• **LAVORO RICHIESTO**:
Come si legge il brano sul femminicidio, partendo da "Facciamo degli esempi per" e finendo con "è un femminicidio.", se rinomini "portafogli" in "telefono"?

25 Novembre: ci vuole più di una giornata in piazza


di Lucrezia Passarelli.


Eccoci qui, come ogni anno a fare questa assurda conta delle donne morte per mano di uomini che dicevano di amarle, donne morte in quanto donne: 106 i femminicidi fino ad oggi, 1 ogni 3 giorni. 

Partiamo con ordine, che cos’è il femminicidio e qual è la differenza con il semplice omicidio di una donna?

Da ciò si comprendere la differenza tra femminicidio e omicidio:

il femminicidio è un’uccisione di una donna in ambito affettivo e relazionale, al contrario, per omicidio di una donna si intende qualunque altro omicidio in qualunque altra circostanza e per qualunque altra ragione.


Facciamo degli esempi per meglio chiarire questo concetto:

se un uomo ruba il portafogli a una donna, quest’ultima cerca di recuperarlo e l’uomo l’accoltella provocandone la morte, questo è un omicidio in cui la vittima è una donna;

viceversa, se un uomo che ha avuto una relazione con una donna poi la uccide perché non accetta la fine della loro relazione, questo è un femminicidio.

• **Voci tratte da un dataset**:
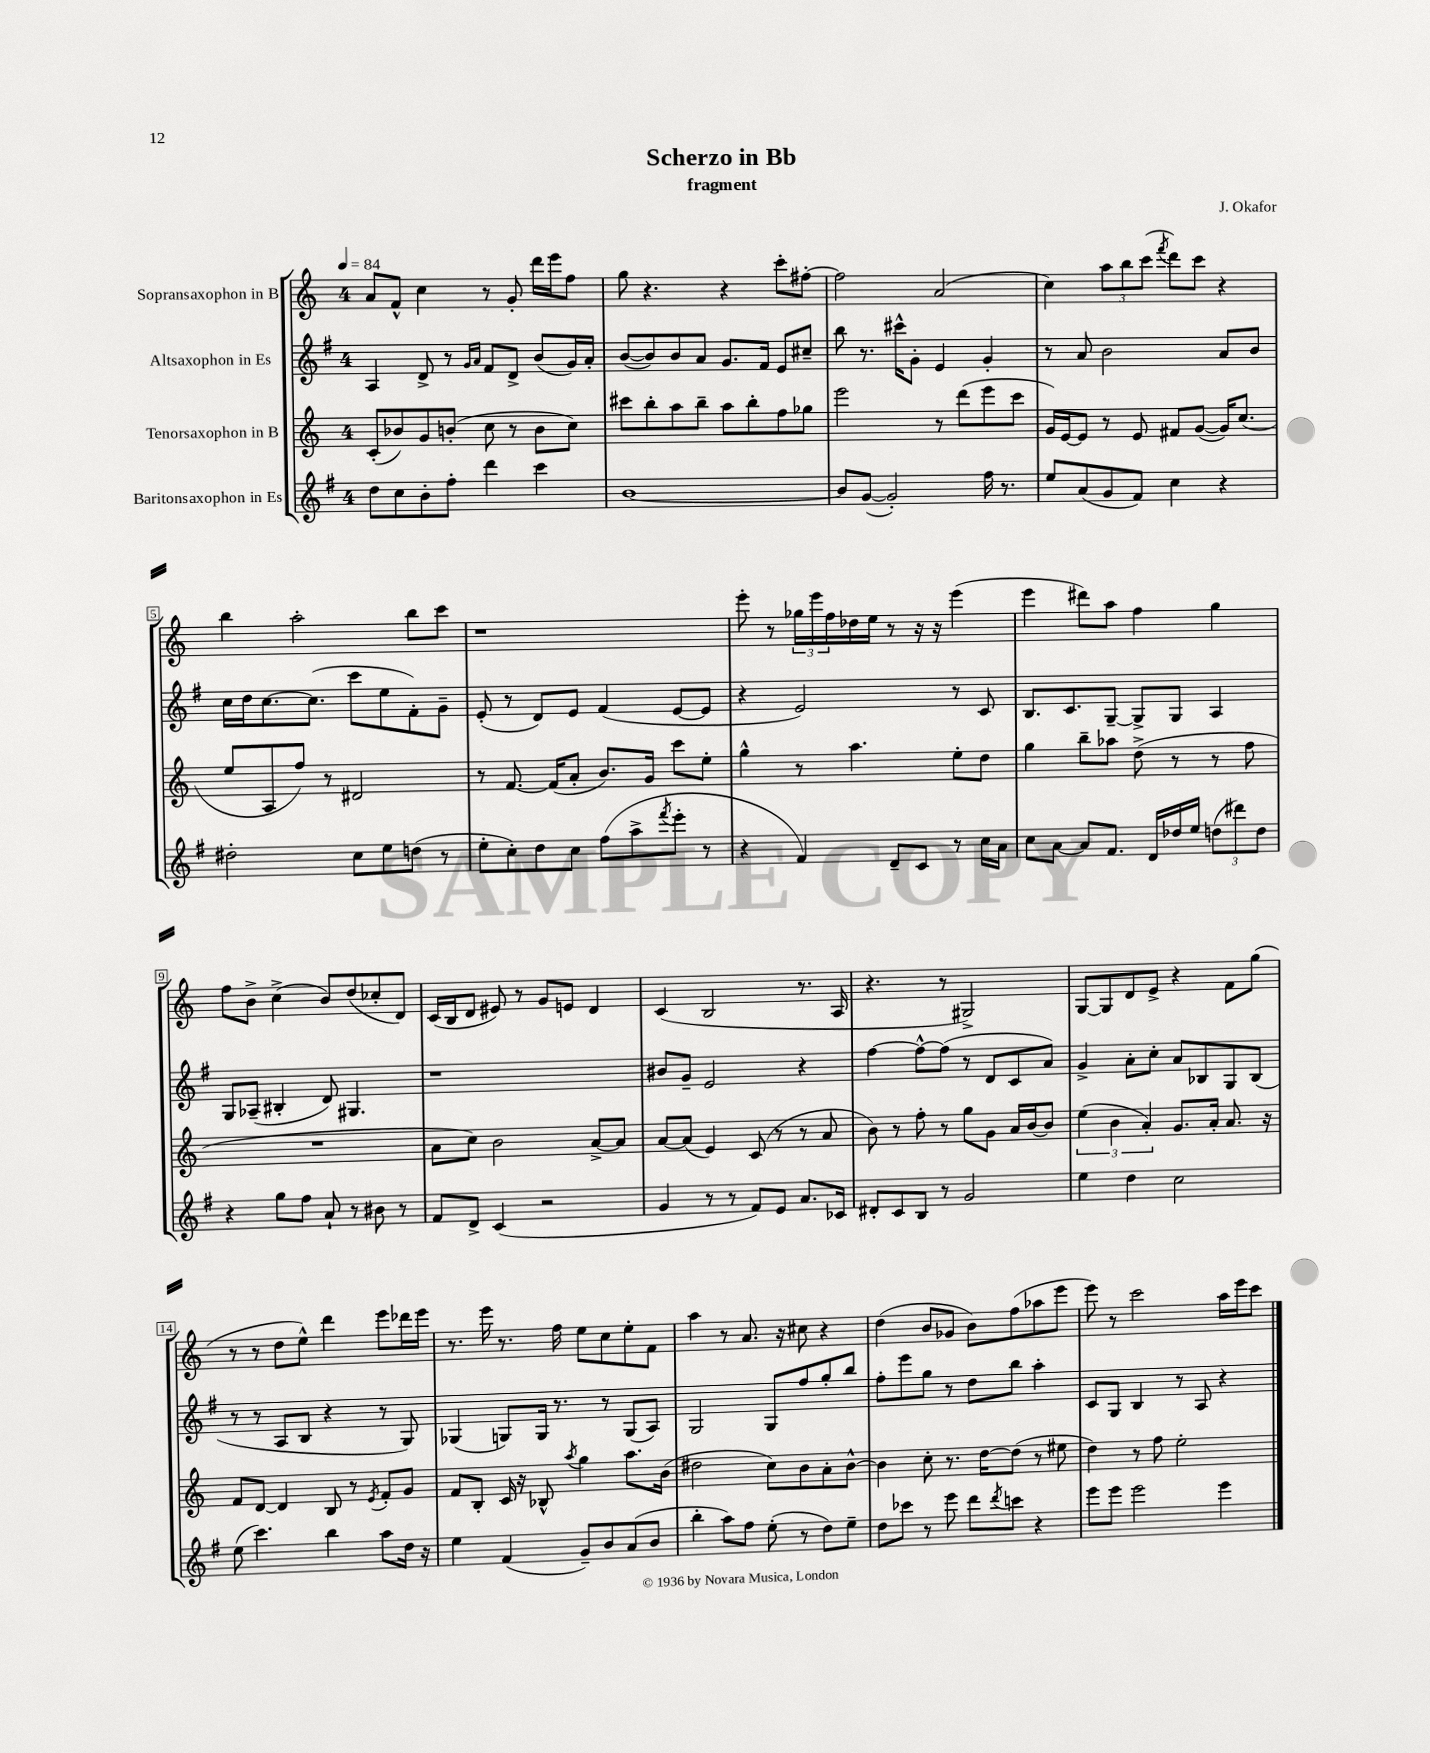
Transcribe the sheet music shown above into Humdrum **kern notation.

**kern	**kern	**kern	**kern
*staff4	*staff3	*staff2	*staff1
*clefG2	*clefG2	*clefG2	*clefG2
*k[f#]	*k[]	*k[f#]	*k[]
*M4/4	*M4/4	*M4/4	*M4/4
*MM84	*MM84	*MM84	*MM84
8dd	(8c'	4A	8a
8cc	8b-)	.	8f^^
8b'	8g	8d^	4cc
8ff#'	(8b'	8r	.
.	.	16qqg	.
.	.	16qqa	.
4ddd	8cc	8f#	8r
.	8r	8d^	8g'
4ccc	8b	(8b	16ddd
.	.	.	16eee
.	8cc)	16g)	8ff
.	.	16a'	.
=	=	=	=
[1b	8ccc#	([8b	8gg
.	8bb'	8b])	4.r
.	8aa	8b	.
.	8bb~	8a	.
.	8aa	8.g	4r
.	8bb'	.	.
.	.	16f#	.
.	8ff	8e	8ccc'
.	8gg-	8cc#~	[8ff#'
=	=	=	=
8b]	2eee	8bb	2ff#]
([8g	.	8.r	.
2g'])	.	.	.
.	.	16ccc#^^	.
.	.	8g'	.
.	8r	4e	(2a
.	(8ddd	.	.
16ff#	8eee	4g'	.
8.r	.	.	.
.	8ccc	.	.
=	=	=	=
8ee	16g)	8r	4cc)
.	[16e	.	.
(8a	8e]	8a	.
8g	8r	2b	12aa
.	.	.	12bb
8f#)	8e	.	.
.	.	.	(12ccc
.	.	.	8qfff
4cc	8f#	.	8ddd)
.	([8g	.	8ccc
4r	16g])	8a	4r
.	(8.cc	.	.
.	.	8b	.
=	=	=	=
2dd#'	8ee	16cc	4bb
.	.	16dd	.
.	8A	[8.cc	.
.	8ff)	.	2aa'
.	.	(8.cc]	.
.	8r	.	.
8cc	2d#	8ccc	.
8ee	.	8ee	.
(8dd	.	8f#')	8bb
8r	.	8g~	8ccc
=	=	=	=
8ee'	8r	(8e'	1r
8cc')	[8.f	8r	.
8dd	.	8d)	.
.	(16f]	.	.
8cc	8a'	8e	.
(8ff#	8.b)	(4f#	.
8aa^	.	.	.
.	16g	.	.
8qfff#	.	.	.
8eee'	8ccc	[8e	.
8r	8ee'	8e]	.
=	=	=	=
4r	4gg^^	4r	8eee'
.	.	.	8r
4f#)	8r	2e)	24gg-
.	.	.	24eee
.	.	.	24ff
.	4.aa	.	16dd-
.	.	.	16ee
8d~	.	.	8r
8c	.	.	16r
.	.	.	16r
8r	8ee'	8r	(4eee
16cc	8dd	8c	.
16a	.	.	.
=	=	=	=
8cc	4gg	8.B	4eee
[8a	.	.	.
.	.	8.c	.
8a]	8bb~	.	8ddd#)
8.f#	8aa-	[8G~	8aa
.	(8dd^	8G^]	4ff
16d	.	.	.
16dd-	8r	8G	.
16ee	.	.	.
(12dd	8r	4A	4gg
12ddd#)	.	.	.
.	8ff	.	.
12dd	.	.	.
=	=	=	=
4r	1r	8G	8ff
.	.	(8A-~	8b^
8gg	.	4B#'	(4cc^
8ff#	.	.	.
8a`	.	8d)	8b)
8r	.	4.G#	(8dd
8b#	.	.	8cc-'
8r	.	.	8d)
=	=	=	=
8f#	8a	1r	(16c
.	.	.	16B
8d^	8cc)	.	8d
(4c	2b	.	8e#)
.	.	.	8r
2r	.	.	8g
.	.	.	8e
.	[8a^	.	4d
.	8a]	.	.
=	=	=	=
4g	[8a	8b#	(4c
.	(8a]	8g~	.
8r	4e)	2e	2B
8r	.	.	.
8f#)	(8c	.	.
8e	8r	.	.
8.a	8r	4r	8.r
.	8a	.	.
16c-	.	.	16A
=	=	=	=
8d#'	8b)	[4ff#	4.r
8c	8r	.	.
8B	8ff'	8ff#^^_	.
8r	8r	(8ff#]	8r
2g	8gg	8r	2G#^)
.	8g	8d	.
.	16a	8c	.
.	[16b	.	.
.	8b]	8a)	.
=	=	=	=
4ee	(6ee	4g^	[8G
.	.	.	8G]
.	6b	.	.
4dd	.	8a'	8d
.	6a')	.	.
.	.	8cc'	8e^
2cc	8.g	8a	4r
.	.	8B-	.
.	16a'	.	.
.	8.a	8G	8f
.	.	(8B-	(8gg
.	16r	.	.
=	=	=	=
(8ee	8f	8r	8r
4.ccc)	[8d	8r	8r
.	4d]	8A	8dd
.	.	8B	8ee^^)
4bb	8B	4r	4ddd
.	8r	.	.
.	8qe	.	.
8aa	8f'	8r	8eee
16dd	8g	8G)	16ddd-
16r	.	.	16eee
=	=	=	=
4ee	8f	(4G-	8.r
.	8B'	.	.
.	.	.	16eee
(4f#	16c	8G)	8.r
.	16r	.	.
.	8B-^^	16G	.
.	.	8.r	16ff
.	8qaa	.	.
8g~)	4gg	.	8ee
8b	.	8r	8cc
(8a	8.aa	(8G	8ee'
8b	.	8A)	8f
.	(16b	.	.
=	=	=	=
4bb'	2dd#	2G	4aa
8aa)	.	.	8r
8ff#	.	.	8.a
(8ee'	8cc)	8G	.
.	.	.	16r
8r	8b	8ff#	8cc#
8dd)	8a'	8gg'	4r
8ee~	[8b^^	8bb	.
=	=	=	=
8dd	4b]	8ff#'	(4dd
8ccc-	.	8eee	.
8r	8cc'	8gg	8b
8eee	8.r	8r	8g-
8ddd	.	8dd	8b)
.	[16dd	.	.
8qddd	.	.	.
8ccc	(8dd]	8bb	(8ff
4r	8r	4aa'	8aa-
.	8ee#	.	8eee
=	=	=	=
8eee	4dd)	8c	8eee)
8eee	.	8G	8r
2eee	8r	4B	2ccc
.	8ff	.	.
.	2ee'	8r	.
.	.	8A	.
4eee	.	4r	16aa
.	.	.	16eee
.	.	.	8ccc
==	==	==	==
*-	*-	*-	*-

• **ESERCIZIO SVOLTO**:
Facciamo degli esempi per meglio chiarire questo concetto:

se un uomo ruba il telefono a una donna, quest’ultima cerca di recuperarlo e l’uomo l’accoltella provocandone la morte, questo è un omicidio in cui la vittima è una donna;

viceversa, se un uomo che ha avuto una relazione con una donna poi la uccide perché non accetta la fine della loro relazione, questo è un femminicidio.